Assignment ▸
Set down, word for word, everything from "It is also known" down to "are not known." in the text on relapsing polychondritis below.

Relapsing polychondritis is a condition where cartilage deteriorates.

It is also known as Chronic atrophic polychondritis, Meyenburg-Altherr-Uehlinger syndrome, von Meyenburg's disease, Generalized chondromalacia, or Systemic chondromalacia.

Causes

Reasons for disease onset are not known.

It is considered to possibly be an auto-immune disease[1] in which the human's body's immune system begins to attack and destroy the cartilage tissues in the body.



Pathophysiology

The earliest abnormality of hyaline and elastic cartilage noted histologically is basophilic staining indicating depletion of proteoglycan from the cartilage matrix. Inflammatory infiltrates are found adjacent to involved cartilage and consist predominantly of mononuclear cells and occasional plasma. Immunologic mechanisms play an important role in the pathogenesis of relapsing polychondritis.Humoral and cell mediated immunity play an important role in the pathogenesis.Immunoglobin and complement deposits are found at sites of inflammation.

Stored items
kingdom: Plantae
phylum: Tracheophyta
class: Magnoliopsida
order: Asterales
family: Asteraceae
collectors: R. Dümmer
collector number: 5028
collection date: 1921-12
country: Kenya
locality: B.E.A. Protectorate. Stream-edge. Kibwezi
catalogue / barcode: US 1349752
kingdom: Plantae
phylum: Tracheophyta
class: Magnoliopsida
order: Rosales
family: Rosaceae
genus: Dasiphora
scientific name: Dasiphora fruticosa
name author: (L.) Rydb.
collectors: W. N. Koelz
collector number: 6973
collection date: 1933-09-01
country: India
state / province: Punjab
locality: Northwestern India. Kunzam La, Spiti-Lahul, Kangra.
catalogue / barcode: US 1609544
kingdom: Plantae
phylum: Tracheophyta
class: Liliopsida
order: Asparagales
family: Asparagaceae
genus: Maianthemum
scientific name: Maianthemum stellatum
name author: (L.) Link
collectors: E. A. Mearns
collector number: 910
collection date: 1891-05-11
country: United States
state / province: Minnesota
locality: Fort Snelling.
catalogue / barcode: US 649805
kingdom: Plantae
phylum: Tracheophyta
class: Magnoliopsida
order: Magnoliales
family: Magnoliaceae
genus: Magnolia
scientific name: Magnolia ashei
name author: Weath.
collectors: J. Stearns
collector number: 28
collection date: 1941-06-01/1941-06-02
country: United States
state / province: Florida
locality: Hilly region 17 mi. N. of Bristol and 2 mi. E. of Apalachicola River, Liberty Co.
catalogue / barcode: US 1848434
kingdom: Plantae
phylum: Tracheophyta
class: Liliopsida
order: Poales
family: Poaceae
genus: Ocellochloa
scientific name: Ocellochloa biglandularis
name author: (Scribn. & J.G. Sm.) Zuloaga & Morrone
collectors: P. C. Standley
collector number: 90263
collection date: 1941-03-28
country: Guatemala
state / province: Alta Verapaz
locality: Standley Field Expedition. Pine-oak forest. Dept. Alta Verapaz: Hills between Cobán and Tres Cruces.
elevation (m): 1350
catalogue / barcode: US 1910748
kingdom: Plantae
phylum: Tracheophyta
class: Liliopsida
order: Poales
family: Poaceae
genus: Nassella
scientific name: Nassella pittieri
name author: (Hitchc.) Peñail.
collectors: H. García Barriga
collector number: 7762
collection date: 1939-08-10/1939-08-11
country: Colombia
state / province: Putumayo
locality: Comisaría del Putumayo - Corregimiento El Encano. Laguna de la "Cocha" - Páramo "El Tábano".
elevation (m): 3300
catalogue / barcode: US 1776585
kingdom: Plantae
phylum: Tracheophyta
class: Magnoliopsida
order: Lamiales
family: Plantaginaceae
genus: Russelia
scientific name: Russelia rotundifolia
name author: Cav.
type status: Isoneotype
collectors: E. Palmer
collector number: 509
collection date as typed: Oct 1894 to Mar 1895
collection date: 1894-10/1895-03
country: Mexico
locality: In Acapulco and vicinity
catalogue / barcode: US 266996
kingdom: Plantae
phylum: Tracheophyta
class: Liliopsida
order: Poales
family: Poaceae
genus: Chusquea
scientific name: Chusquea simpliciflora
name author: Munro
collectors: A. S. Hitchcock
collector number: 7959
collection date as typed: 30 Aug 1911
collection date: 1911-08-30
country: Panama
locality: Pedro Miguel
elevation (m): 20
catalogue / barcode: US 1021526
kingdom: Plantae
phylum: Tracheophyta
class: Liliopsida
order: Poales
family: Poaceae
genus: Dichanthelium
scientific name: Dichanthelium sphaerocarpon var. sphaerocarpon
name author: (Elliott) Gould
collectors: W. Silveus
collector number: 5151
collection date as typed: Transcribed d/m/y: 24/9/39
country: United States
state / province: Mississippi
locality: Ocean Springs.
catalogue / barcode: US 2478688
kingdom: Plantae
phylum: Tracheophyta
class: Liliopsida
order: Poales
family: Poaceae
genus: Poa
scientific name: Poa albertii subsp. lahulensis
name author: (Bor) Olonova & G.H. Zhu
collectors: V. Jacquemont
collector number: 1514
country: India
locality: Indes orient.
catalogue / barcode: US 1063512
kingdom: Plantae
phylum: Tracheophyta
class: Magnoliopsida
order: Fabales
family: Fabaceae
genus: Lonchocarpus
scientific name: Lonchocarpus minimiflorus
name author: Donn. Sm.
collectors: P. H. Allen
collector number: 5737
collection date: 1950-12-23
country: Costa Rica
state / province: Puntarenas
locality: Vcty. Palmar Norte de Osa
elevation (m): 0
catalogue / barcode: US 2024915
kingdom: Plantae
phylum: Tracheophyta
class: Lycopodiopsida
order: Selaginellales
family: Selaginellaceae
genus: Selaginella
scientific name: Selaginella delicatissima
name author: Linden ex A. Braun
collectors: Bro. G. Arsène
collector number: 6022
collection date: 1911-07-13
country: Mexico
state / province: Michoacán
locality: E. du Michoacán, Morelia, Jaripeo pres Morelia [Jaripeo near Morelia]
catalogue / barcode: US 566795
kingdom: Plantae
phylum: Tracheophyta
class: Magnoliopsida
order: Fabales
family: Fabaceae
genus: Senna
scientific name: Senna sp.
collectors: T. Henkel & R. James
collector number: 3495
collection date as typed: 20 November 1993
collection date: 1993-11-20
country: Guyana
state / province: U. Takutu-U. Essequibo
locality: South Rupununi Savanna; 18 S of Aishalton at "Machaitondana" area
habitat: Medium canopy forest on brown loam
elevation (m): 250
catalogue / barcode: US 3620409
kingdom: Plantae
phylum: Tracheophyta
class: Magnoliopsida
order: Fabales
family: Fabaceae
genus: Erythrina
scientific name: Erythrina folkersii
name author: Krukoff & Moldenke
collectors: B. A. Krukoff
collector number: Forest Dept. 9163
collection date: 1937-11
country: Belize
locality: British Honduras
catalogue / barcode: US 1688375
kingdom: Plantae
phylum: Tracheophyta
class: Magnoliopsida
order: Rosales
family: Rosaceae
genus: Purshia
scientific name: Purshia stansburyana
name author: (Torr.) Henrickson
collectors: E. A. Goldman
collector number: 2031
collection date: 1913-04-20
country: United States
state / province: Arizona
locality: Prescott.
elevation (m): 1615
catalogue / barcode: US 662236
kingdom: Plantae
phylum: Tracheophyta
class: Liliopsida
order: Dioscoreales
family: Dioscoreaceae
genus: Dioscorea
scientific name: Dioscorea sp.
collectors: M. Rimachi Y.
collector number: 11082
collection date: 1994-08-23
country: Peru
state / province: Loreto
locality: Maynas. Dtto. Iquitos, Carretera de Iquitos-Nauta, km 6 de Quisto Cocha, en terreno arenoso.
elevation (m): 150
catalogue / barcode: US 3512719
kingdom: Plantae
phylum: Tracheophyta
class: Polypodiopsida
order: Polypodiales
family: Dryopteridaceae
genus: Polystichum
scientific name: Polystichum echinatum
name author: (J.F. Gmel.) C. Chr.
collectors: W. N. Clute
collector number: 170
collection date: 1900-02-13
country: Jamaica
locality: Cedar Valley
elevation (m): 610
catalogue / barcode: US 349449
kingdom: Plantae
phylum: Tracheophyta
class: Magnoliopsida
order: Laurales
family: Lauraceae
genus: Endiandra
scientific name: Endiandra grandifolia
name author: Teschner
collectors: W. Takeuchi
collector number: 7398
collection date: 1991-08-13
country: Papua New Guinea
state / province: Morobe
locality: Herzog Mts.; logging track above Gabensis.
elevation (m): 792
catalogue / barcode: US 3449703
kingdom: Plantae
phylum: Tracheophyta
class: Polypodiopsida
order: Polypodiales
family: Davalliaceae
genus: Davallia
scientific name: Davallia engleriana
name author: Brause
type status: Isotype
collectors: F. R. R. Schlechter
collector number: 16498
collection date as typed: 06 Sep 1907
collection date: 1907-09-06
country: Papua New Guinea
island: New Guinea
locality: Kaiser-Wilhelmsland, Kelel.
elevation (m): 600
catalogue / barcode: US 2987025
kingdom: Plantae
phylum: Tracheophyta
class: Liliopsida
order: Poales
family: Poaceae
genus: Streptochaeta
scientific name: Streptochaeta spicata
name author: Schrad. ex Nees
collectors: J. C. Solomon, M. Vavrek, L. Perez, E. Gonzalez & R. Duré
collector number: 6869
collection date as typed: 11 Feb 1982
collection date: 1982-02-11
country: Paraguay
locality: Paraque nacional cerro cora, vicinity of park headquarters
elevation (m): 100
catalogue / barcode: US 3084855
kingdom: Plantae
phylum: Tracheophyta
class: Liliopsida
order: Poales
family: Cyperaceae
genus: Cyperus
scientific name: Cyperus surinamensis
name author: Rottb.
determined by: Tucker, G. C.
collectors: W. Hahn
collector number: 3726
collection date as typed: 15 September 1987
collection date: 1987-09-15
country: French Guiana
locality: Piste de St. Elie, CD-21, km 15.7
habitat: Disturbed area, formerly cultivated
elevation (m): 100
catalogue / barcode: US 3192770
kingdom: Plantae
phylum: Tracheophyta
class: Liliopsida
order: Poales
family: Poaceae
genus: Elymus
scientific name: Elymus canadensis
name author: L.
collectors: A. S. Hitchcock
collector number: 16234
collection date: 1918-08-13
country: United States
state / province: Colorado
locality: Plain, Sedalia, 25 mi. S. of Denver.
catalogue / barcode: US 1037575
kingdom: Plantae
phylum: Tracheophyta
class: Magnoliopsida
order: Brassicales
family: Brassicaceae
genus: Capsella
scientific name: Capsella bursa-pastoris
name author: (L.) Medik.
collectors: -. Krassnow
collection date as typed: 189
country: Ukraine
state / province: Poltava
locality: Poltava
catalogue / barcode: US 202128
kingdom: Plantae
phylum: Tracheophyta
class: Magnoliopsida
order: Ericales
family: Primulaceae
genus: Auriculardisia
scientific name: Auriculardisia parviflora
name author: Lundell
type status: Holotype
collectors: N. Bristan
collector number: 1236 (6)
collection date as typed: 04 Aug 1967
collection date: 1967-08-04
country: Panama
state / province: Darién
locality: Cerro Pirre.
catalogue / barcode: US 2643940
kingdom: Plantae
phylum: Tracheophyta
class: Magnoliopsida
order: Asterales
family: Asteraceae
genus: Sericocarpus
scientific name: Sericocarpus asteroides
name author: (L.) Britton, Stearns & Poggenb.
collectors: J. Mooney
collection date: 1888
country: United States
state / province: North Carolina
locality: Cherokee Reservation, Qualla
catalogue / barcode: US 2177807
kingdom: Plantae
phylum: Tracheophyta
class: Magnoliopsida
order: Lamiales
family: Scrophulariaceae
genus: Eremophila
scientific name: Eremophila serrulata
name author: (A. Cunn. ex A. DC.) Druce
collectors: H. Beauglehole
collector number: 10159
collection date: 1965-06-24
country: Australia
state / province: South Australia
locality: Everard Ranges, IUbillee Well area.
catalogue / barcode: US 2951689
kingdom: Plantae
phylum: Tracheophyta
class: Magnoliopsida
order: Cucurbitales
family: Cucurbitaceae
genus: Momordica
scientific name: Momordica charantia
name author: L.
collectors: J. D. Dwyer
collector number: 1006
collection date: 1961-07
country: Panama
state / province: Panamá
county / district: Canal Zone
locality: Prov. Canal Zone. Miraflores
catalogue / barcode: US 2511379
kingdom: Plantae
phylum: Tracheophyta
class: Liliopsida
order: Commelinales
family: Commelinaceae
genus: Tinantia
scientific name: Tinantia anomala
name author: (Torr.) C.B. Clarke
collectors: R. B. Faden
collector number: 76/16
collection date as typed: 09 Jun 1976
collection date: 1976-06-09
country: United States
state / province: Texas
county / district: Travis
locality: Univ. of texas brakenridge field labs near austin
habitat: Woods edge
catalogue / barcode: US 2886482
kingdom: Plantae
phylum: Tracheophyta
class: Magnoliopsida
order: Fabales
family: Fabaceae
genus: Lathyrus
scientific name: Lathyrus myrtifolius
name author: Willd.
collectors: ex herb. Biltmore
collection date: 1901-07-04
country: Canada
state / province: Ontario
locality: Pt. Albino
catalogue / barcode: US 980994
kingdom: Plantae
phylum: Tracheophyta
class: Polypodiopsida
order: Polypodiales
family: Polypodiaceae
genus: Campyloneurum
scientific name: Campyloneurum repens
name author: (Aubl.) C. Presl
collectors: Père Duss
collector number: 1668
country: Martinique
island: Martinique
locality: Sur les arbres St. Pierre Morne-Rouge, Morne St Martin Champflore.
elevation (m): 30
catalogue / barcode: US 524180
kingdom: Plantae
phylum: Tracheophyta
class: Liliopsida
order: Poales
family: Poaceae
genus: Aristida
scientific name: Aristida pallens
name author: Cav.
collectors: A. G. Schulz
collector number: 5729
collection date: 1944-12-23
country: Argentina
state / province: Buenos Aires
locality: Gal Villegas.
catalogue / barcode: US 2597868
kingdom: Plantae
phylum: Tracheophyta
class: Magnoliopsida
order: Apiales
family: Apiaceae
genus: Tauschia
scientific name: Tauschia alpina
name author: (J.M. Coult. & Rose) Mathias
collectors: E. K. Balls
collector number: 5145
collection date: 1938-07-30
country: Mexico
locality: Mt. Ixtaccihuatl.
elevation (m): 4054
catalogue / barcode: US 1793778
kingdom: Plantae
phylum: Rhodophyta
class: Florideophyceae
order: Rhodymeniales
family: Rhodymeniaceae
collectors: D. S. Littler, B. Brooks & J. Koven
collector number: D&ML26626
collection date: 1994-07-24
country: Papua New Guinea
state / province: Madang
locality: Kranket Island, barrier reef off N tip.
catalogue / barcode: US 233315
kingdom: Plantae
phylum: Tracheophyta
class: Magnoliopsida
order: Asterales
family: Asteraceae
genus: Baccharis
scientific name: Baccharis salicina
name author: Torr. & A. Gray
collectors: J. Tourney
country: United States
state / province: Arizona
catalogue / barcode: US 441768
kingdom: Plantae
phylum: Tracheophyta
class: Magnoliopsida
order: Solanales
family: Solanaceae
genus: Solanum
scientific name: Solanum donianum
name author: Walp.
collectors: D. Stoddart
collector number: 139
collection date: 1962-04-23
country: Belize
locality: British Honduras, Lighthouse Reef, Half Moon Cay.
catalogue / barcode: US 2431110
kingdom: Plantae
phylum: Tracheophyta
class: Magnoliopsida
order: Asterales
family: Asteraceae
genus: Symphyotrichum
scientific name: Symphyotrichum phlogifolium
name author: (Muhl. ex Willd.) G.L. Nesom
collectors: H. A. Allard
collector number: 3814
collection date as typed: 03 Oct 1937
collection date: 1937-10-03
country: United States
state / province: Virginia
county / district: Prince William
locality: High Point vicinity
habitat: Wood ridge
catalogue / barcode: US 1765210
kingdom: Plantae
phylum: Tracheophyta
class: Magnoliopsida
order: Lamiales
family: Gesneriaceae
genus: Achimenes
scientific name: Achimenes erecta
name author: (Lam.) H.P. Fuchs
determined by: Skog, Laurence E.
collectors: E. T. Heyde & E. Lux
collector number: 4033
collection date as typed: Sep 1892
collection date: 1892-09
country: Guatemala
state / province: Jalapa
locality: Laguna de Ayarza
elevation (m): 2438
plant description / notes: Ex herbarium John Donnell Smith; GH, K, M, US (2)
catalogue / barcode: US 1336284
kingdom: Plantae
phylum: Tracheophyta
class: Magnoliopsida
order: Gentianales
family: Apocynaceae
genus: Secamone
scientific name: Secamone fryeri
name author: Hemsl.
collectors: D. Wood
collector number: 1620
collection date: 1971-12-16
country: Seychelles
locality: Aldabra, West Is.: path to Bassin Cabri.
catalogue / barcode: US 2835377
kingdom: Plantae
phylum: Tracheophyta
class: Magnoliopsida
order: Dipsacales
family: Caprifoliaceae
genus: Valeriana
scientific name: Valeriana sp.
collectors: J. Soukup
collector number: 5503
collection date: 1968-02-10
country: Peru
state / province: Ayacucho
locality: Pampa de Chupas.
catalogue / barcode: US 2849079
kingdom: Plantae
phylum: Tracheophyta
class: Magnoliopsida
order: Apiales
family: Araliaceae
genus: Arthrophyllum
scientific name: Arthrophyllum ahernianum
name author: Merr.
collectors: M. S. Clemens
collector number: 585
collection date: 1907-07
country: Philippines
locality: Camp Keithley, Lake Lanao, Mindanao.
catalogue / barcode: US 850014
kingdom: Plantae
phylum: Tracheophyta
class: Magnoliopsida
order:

Expected answer ▸
It is also known as Chronic atrophic polychondritis, Meyenburg-Altherr-Uehlinger syndrome, von Meyenburg's disease, Generalized chondromalacia, or Systemic chondromalacia.

Causes

Reasons for disease onset are not known.